REPUBLIKA.CO.ID, Suatu saat ketika menunaikan ibadah haji, Abuya bertemu Al Maliky dan ia menjelaskan, bahwa dirinya merupakan putra Syekh Mudo Waly. Dari sinilah Sayid Al Maliky mengijazahkan semua ilmu tharekatnya kepada Abuya Muhibbuddin.
Ia memiliki ribuan murid yang tersebar di seluruh tanah Melayu Nusantara mulai dari Aceh sampai ke tanah Jawa, Sulawesi, Malaysia bahkan Brunei Darussalam dan Pattani (Siam). Abuya juga dikenal sebagai yang produktif akan karya kitab-kitabnya.
Di antaranya, ia mengarang syarahan kitab Al-Hikam (Hakikat Hikmah Tauhid dan Tasawwuf) yang dibuat oleh Al Imam Ahmad Abul Fadhal gelar Tajuddin bin Muhammad bin Abdul Karim bin Athaillah Iskandari (Askandari).
Kitab Syarahan Al-Hikam ini telah diakui oleh seluruh ulama-ulama Melayu Nusantara pada pertemuan di Singapore bulan Februari 1992 Untuk ditetapkan sebagai acuan utama bagi syarahan resmi Al-Hikam yang dipakai oleh seluruh ulama di tanah Melayu Nusantara.
Selain mendapatkan ijazah Thariqat dari Syaikh Haji Abdul Ghani Al Kampari dan dari ayah beliau Syaikh Haji Muhammad Waly, Beliau juga mendapatkan ijazah dari ulama besar Masjidil haram. Di antaranya Syaikh Muhammad Yasin Al Fadaany dan Al ‘Alim Al Muhaddist Syaikh Sayyid Muhammad bin Sayyid ‘Alawy bin Sayyid Abbas Al Maaliki Al Hasany.

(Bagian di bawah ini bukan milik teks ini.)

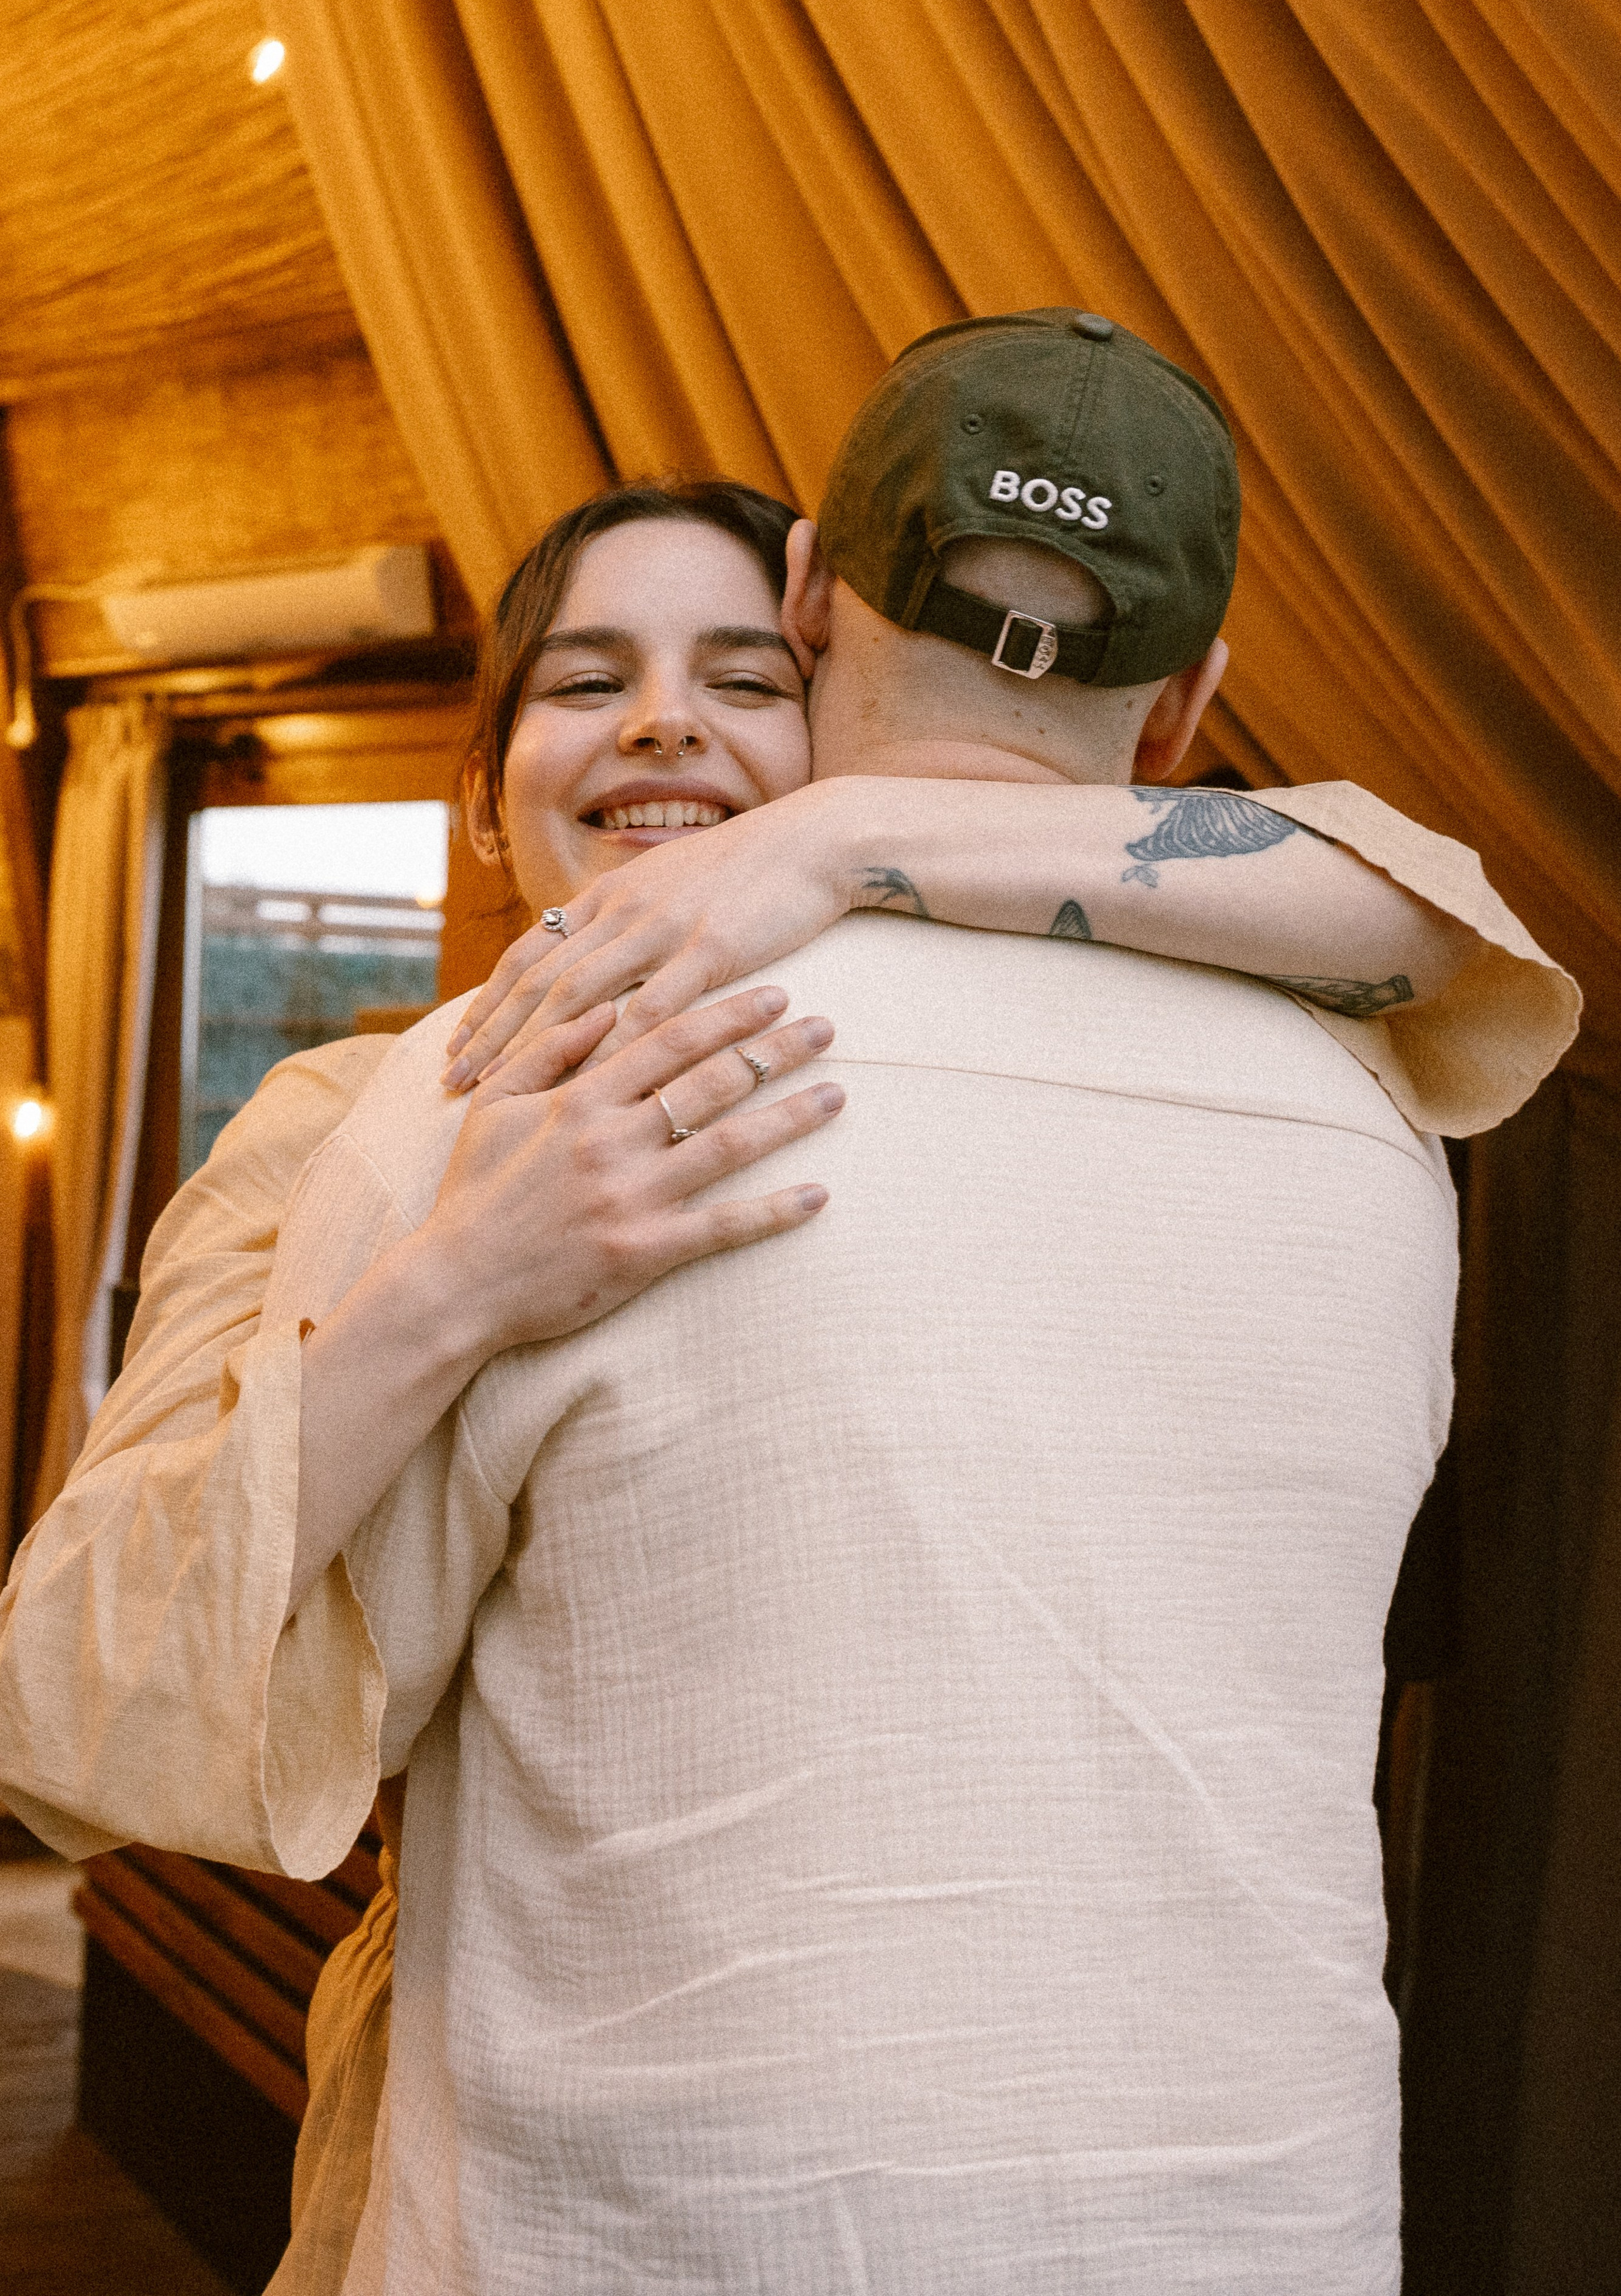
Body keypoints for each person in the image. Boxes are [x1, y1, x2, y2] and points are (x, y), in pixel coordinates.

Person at [0, 334, 1572, 2287]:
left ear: (827, 636)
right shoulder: (1383, 1114)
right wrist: (453, 1284)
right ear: (479, 792)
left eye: (743, 681)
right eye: (587, 682)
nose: (668, 731)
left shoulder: (491, 1091)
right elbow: (79, 1694)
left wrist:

Mereka merupakan anak dari ulama besar Masjidil Haram yang juga merupakan guru dari Syaikh H. Muhammad Waly Al-Khalidi yang bernama Syaikh Ali Maliky.
Pada 7 Maret 2012, kabar duka menyeruak di seluruh pelosok tanah Aceh Darussalam. Abuya Muhibbudin Waly berpulang ke rahmatullah. Abuya wafat sekitar pukul 22.00 wib di Rumah Sakit Fakinah, Banda Aceh.
Abuya meninggal setelah beberapa hari dirawat di rumah sakit. Ulama yang alim dan luas dalam bidang ilmu ini meninggalkan ratusan tulisan, manuskrip, buku dan makalah-makalah agama, sosial kemasyarakatan, politik, ekonomi (perbankan), national security (Militer), sejarah kesultanan Aceh, dan pemerintahan serta perundang-undangan yang dibuat untuk generasi Ahlussunnah Wal Jama’ah ke depan.